- _Consignes et exigences_: Restituez toutes les lignes des enregistrements sous forme de tableau Markdown à deux colonnes, « N° » pour le numéro de rang et « Ligne » pour le texte. Omettez les lignes vides.

[Lignes de données]
┌──

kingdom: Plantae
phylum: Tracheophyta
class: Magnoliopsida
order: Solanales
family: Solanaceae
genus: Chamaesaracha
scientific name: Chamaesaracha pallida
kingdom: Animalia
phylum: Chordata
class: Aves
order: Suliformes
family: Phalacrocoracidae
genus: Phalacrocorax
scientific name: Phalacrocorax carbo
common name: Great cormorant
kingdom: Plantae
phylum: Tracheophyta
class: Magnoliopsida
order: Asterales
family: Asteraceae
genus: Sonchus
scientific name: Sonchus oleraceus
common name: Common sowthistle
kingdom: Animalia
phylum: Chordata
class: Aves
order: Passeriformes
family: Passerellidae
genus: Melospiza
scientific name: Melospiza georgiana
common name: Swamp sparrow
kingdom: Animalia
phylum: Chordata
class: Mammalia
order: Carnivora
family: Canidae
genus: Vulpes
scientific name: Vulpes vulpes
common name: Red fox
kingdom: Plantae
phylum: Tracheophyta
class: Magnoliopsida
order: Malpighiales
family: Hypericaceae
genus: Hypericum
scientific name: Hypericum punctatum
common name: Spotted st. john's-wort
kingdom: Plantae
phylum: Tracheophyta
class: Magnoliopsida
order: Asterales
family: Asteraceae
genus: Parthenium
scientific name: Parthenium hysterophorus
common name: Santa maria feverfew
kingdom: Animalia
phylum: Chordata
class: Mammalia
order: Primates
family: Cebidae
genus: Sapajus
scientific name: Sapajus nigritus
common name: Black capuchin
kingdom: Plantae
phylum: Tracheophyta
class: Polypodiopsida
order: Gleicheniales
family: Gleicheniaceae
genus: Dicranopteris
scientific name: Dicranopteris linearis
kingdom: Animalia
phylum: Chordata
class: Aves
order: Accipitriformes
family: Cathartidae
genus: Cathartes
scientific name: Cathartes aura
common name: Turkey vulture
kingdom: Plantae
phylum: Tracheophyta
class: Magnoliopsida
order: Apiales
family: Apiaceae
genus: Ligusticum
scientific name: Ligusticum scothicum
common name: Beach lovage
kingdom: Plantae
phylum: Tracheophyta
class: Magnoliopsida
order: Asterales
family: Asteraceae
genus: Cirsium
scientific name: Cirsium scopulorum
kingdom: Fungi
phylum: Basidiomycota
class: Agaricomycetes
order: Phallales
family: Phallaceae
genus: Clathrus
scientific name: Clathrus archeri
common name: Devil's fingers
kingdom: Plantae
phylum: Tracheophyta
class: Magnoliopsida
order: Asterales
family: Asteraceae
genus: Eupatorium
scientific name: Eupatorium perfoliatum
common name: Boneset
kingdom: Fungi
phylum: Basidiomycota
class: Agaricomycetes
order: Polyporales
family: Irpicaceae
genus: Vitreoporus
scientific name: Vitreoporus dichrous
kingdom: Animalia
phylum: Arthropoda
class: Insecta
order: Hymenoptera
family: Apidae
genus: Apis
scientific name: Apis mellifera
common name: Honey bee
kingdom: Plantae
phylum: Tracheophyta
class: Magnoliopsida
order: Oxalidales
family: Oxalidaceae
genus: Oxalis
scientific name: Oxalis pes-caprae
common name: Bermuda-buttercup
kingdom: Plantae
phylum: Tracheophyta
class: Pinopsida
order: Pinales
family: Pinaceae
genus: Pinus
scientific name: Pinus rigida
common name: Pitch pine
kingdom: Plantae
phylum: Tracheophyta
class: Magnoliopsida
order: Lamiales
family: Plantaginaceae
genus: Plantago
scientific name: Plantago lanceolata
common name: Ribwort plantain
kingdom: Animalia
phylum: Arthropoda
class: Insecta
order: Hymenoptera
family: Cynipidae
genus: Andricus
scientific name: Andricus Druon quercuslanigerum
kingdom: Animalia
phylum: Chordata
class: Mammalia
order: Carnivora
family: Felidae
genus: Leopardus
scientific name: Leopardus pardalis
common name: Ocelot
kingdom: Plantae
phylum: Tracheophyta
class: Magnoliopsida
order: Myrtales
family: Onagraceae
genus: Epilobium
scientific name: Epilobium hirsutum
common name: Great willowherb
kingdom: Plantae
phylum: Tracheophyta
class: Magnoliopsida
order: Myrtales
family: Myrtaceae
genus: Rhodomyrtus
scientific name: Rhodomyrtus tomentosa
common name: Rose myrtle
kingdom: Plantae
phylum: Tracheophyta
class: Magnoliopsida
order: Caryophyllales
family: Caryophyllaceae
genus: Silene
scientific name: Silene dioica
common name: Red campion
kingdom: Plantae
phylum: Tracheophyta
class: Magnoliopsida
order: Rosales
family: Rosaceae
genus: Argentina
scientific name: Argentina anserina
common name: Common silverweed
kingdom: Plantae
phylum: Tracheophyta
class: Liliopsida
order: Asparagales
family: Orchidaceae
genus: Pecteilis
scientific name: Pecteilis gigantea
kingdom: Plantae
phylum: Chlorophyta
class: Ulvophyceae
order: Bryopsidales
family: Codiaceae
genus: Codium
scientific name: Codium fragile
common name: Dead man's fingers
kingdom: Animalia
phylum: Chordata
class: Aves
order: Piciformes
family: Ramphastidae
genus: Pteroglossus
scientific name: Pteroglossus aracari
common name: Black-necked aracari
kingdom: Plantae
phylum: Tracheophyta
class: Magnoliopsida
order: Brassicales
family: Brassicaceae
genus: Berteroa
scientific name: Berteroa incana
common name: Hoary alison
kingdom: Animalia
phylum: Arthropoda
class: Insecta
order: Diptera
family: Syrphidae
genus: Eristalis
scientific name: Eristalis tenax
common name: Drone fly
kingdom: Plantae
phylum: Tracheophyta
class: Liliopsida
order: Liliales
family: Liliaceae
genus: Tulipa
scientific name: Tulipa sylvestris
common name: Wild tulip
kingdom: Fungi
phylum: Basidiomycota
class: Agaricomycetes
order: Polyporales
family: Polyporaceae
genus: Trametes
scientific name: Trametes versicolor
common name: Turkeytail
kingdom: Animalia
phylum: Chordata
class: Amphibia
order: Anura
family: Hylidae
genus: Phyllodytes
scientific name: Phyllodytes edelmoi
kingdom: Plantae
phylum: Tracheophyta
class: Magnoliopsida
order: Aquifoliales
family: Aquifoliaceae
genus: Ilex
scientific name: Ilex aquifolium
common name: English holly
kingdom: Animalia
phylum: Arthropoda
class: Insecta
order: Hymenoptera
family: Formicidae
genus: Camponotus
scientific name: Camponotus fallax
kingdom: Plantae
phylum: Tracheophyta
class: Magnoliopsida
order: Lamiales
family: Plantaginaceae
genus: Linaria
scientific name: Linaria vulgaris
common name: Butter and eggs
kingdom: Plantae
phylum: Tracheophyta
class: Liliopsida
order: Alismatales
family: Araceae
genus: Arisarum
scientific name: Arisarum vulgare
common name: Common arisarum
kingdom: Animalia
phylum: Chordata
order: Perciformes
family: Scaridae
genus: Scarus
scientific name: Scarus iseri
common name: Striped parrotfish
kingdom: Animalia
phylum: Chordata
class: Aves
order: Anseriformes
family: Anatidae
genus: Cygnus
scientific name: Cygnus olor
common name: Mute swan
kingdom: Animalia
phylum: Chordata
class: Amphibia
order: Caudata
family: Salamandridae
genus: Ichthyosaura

└──

- _Réponse complète_:
| N° | Ligne |
|---|---|
| 1 | kingdom: Plantae |
| 2 | phylum: Tracheophyta |
| 3 | class: Magnoliopsida |
| 4 | order: Solanales |
| 5 | family: Solanaceae |
| 6 | genus: Chamaesaracha |
| 7 | scientific name: Chamaesaracha pallida |
| 8 | kingdom: Animalia |
| 9 | phylum: Chordata |
| 10 | class: Aves |
| 11 | order: Suliformes |
| 12 | family: Phalacrocoracidae |
| 13 | genus: Phalacrocorax |
| 14 | scientific name: Phalacrocorax carbo |
| 15 | common name: Great cormorant |
| 16 | kingdom: Plantae |
| 17 | phylum: Tracheophyta |
| 18 | class: Magnoliopsida |
| 19 | order: Asterales |
| 20 | family: Asteraceae |
| 21 | genus: Sonchus |
| 22 | scientific name: Sonchus oleraceus |
| 23 | common name: Common sowthistle |
| 24 | kingdom: Animalia |
| 25 | phylum: Chordata |
| 26 | class: Aves |
| 27 | order: Passeriformes |
| 28 | family: Passerellidae |
| 29 | genus: Melospiza |
| 30 | scientific name: Melospiza georgiana |
| 31 | common name: Swamp sparrow |
| 32 | kingdom: Animalia |
| 33 | phylum: Chordata |
| 34 | class: Mammalia |
| 35 | order: Carnivora |
| 36 | family: Canidae |
| 37 | genus: Vulpes |
| 38 | scientific name: Vulpes vulpes |
| 39 | common name: Red fox |
| 40 | kingdom: Plantae |
| 41 | phylum: Tracheophyta |
| 42 | class: Magnoliopsida |
| 43 | order: Malpighiales |
| 44 | family: Hypericaceae |
| 45 | genus: Hypericum |
| 46 | scientific name: Hypericum punctatum |
| 47 | common name: Spotted st. john's-wort |
| 48 | kingdom: Plantae |
| 49 | phylum: Tracheophyta |
| 50 | class: Magnoliopsida |
| 51 | order: Asterales |
| 52 | family: Asteraceae |
| 53 | genus: Parthenium |
| 54 | scientific name: Parthenium hysterophorus |
| 55 | common name: Santa maria feverfew |
| 56 | kingdom: Animalia |
| 57 | phylum: Chordata |
| 58 | class: Mammalia |
| 59 | order: Primates |
| 60 | family: Cebidae |
| 61 | genus: Sapajus |
| 62 | scientific name: Sapajus nigritus |
| 63 | common name: Black capuchin |
| 64 | kingdom: Plantae |
| 65 | phylum: Tracheophyta |
| 66 | class: Polypodiopsida |
| 67 | order: Gleicheniales |
| 68 | family: Gleicheniaceae |
| 69 | genus: Dicranopteris |
| 70 | scientific name: Dicranopteris linearis |
| 71 | kingdom: Animalia |
| 72 | phylum: Chordata |
| 73 | class: Aves |
| 74 | order: Accipitriformes |
| 75 | family: Cathartidae |
| 76 | genus: Cathartes |
| 77 | scientific name: Cathartes aura |
| 78 | common name: Turkey vulture |
| 79 | kingdom: Plantae |
| 80 | phylum: Tracheophyta |
| 81 | class: Magnoliopsida |
| 82 | order: Apiales |
| 83 | family: Apiaceae |
| 84 | genus: Ligusticum |
| 85 | scientific name: Ligusticum scothicum |
| 86 | common name: Beach lovage |
| 87 | kingdom: Plantae |
| 88 | phylum: Tracheophyta |
| 89 | class: Magnoliopsida |
| 90 | order: Asterales |
| 91 | family: Asteraceae |
| 92 | genus: Cirsium |
| 93 | scientific name: Cirsium scopulorum |
| 94 | kingdom: Fungi |
| 95 | phylum: Basidiomycota |
| 96 | class: Agaricomycetes |
| 97 | order: Phallales |
| 98 | family: Phallaceae |
| 99 | genus: Clathrus |
| 100 | scientific name: Clathrus archeri |
| 101 | common name: Devil's fingers |
| 102 | kingdom: Plantae |
| 103 | phylum: Tracheophyta |
| 104 | class: Magnoliopsida |
| 105 | order: Asterales |
| 106 | family: Asteraceae |
| 107 | genus: Eupatorium |
| 108 | scientific name: Eupatorium perfoliatum |
| 109 | common name: Boneset |
| 110 | kingdom: Fungi |
| 111 | phylum: Basidiomycota |
| 112 | class: Agaricomycetes |
| 113 | order: Polyporales |
| 114 | family: Irpicaceae |
| 115 | genus: Vitreoporus |
| 116 | scientific name: Vitreoporus dichrous |
| 117 | kingdom: Animalia |
| 118 | phylum: Arthropoda |
| 119 | class: Insecta |
| 120 | order: Hymenoptera |
| 121 | family: Apidae |
| 122 | genus: Apis |
| 123 | scientific name: Apis mellifera |
| 124 | common name: Honey bee |
| 125 | kingdom: Plantae |
| 126 | phylum: Tracheophyta |
| 127 | class: Magnoliopsida |
| 128 | order: Oxalidales |
| 129 | family: Oxalidaceae |
| 130 | genus: Oxalis |
| 131 | scientific name: Oxalis pes-caprae |
| 132 | common name: Bermuda-buttercup |
| 133 | kingdom: Plantae |
| 134 | phylum: Tracheophyta |
| 135 | class: Pinopsida |
| 136 | order: Pinales |
| 137 | family: Pinaceae |
| 138 | genus: Pinus |
| 139 | scientific name: Pinus rigida |
| 140 | common name: Pitch pine |
| 141 | kingdom: Plantae |
| 142 | phylum: Tracheophyta |
| 143 | class: Magnoliopsida |
| 144 | order: Lamiales |
| 145 | family: Plantaginaceae |
| 146 | genus: Plantago |
| 147 | scientific name: Plantago lanceolata |
| 148 | common name: Ribwort plantain |
| 149 | kingdom: Animalia |
| 150 | phylum: Arthropoda |
| 151 | class: Insecta |
| 152 | order: Hymenoptera |
| 153 | family: Cynipidae |
| 154 | genus: Andricus |
| 155 | scientific name: Andricus Druon quercuslanigerum |
| 156 | kingdom: Animalia |
| 157 | phylum: Chordata |
| 158 | class: Mammalia |
| 159 | order: Carnivora |
| 160 | family: Felidae |
| 161 | genus: Leopardus |
| 162 | scientific name: Leopardus pardalis |
| 163 | common name: Ocelot |
| 164 | kingdom: Plantae |
| 165 | phylum: Tracheophyta |
| 166 | class: Magnoliopsida |
| 167 | order: Myrtales |
| 168 | family: Onagraceae |
| 169 | genus: Epilobium |
| 170 | scientific name: Epilobium hirsutum |
| 171 | common name: Great willowherb |
| 172 | kingdom: Plantae |
| 173 | phylum: Tracheophyta |
| 174 | class: Magnoliopsida |
| 175 | order: Myrtales |
| 176 | family: Myrtaceae |
| 177 | genus: Rhodomyrtus |
| 178 | scientific name: Rhodomyrtus tomentosa |
| 179 | common name: Rose myrtle |
| 180 | kingdom: Plantae |
| 181 | phylum: Tracheophyta |
| 182 | class: Magnoliopsida |
| 183 | order: Caryophyllales |
| 184 | family: Caryophyllaceae |
| 185 | genus: Silene |
| 186 | scientific name: Silene dioica |
| 187 | common name: Red campion |
| 188 | kingdom: Plantae |
| 189 | phylum: Tracheophyta |
| 190 | class: Magnoliopsida |
| 191 | order: Rosales |
| 192 | family: Rosaceae |
| 193 | genus: Argentina |
| 194 | scientific name: Argentina anserina |
| 195 | common name: Common silverweed |
| 196 | kingdom: Plantae |
| 197 | phylum: Tracheophyta |
| 198 | class: Liliopsida |
| 199 | order: Asparagales |
| 200 | family: Orchidaceae |
| 201 | genus: Pecteilis |
| 202 | scientific name: Pecteilis gigantea |
| 203 | kingdom: Plantae |
| 204 | phylum: Chlorophyta |
| 205 | class: Ulvophyceae |
| 206 | order: Bryopsidales |
| 207 | family: Codiaceae |
| 208 | genus: Codium |
| 209 | scientific name: Codium fragile |
| 210 | common name: Dead man's fingers |
| 211 | kingdom: Animalia |
| 212 | phylum: Chordata |
| 213 | class: Aves |
| 214 | order: Piciformes |
| 215 | family: Ramphastidae |
| 216 | genus: Pteroglossus |
| 217 | scientific name: Pteroglossus aracari |
| 218 | common name: Black-necked aracari |
| 219 | kingdom: Plantae |
| 220 | phylum: Tracheophyta |
| 221 | class: Magnoliopsida |
| 222 | order: Brassicales |
| 223 | family: Brassicaceae |
| 224 | genus: Berteroa |
| 225 | scientific name: Berteroa incana |
| 226 | common name: Hoary alison |
| 227 | kingdom: Animalia |
| 228 | phylum: Arthropoda |
| 229 | class: Insecta |
| 230 | order: Diptera |
| 231 | family: Syrphidae |
| 232 | genus: Eristalis |
| 233 | scientific name: Eristalis tenax |
| 234 | common name: Drone fly |
| 235 | kingdom: Plantae |
| 236 | phylum: Tracheophyta |
| 237 | class: Liliopsida |
| 238 | order: Liliales |
| 239 | family: Liliaceae |
| 240 | genus: Tulipa |
| 241 | scientific name: Tulipa sylvestris |
| 242 | common name: Wild tulip |
| 243 | kingdom: Fungi |
| 244 | phylum: Basidiomycota |
| 245 | class: Agaricomycetes |
| 246 | order: Polyporales |
| 247 | family: Polyporaceae |
| 248 | genus: Trametes |
| 249 | scientific name: Trametes versicolor |
| 250 | common name: Turkeytail |
| 251 | kingdom: Animalia |
| 252 | phylum: Chordata |
| 253 | class: Amphibia |
| 254 | order: Anura |
| 255 | family: Hylidae |
| 256 | genus: Phyllodytes |
| 257 | scientific name: Phyllodytes edelmoi |
| 258 | kingdom: Plantae |
| 259 | phylum: Tracheophyta |
| 260 | class: Magnoliopsida |
| 261 | order: Aquifoliales |
| 262 | family: Aquifoliaceae |
| 263 | genus: Ilex |
| 264 | scientific name: Ilex aquifolium |
| 265 | common name: English holly |
| 266 | kingdom: Animalia |
| 267 | phylum: Arthropoda |
| 268 | class: Insecta |
| 269 | order: Hymenoptera |
| 270 | family: Formicidae |
| 271 | genus: Camponotus |
| 272 | scientific name: Camponotus fallax |
| 273 | kingdom: Plantae |
| 274 | phylum: Tracheophyta |
| 275 | class: Magnoliopsida |
| 276 | order: Lamiales |
| 277 | family: Plantaginaceae |
| 278 | genus: Linaria |
| 279 | scientific name: Linaria vulgaris |
| 280 | common name: Butter and eggs |
| 281 | kingdom: Plantae |
| 282 | phylum: Tracheophyta |
| 283 | class: Liliopsida |
| 284 | order: Alismatales |
| 285 | family: Araceae |
| 286 | genus: Arisarum |
| 287 | scientific name: Arisarum vulgare |
| 288 | common name: Common arisarum |
| 289 | kingdom: Animalia |
| 290 | phylum: Chordata |
| 291 | order: Perciformes |
| 292 | family: Scaridae |
| 293 | genus: Scarus |
| 294 | scientific name: Scarus iseri |
| 295 | common name: Striped parrotfish |
| 296 | kingdom: Animalia |
| 297 | phylum: Chordata |
| 298 | class: Aves |
| 299 | order: Anseriformes |
| 300 | family: Anatidae |
| 301 | genus: Cygnus |
| 302 | scientific name: Cygnus olor |
| 303 | common name: Mute swan |
| 304 | kingdom: Animalia |
| 305 | phylum: Chordata |
| 306 | class: Amphibia |
| 307 | order: Caudata |
| 308 | family: Salamandridae |
| 309 | genus: Ichthyosaura |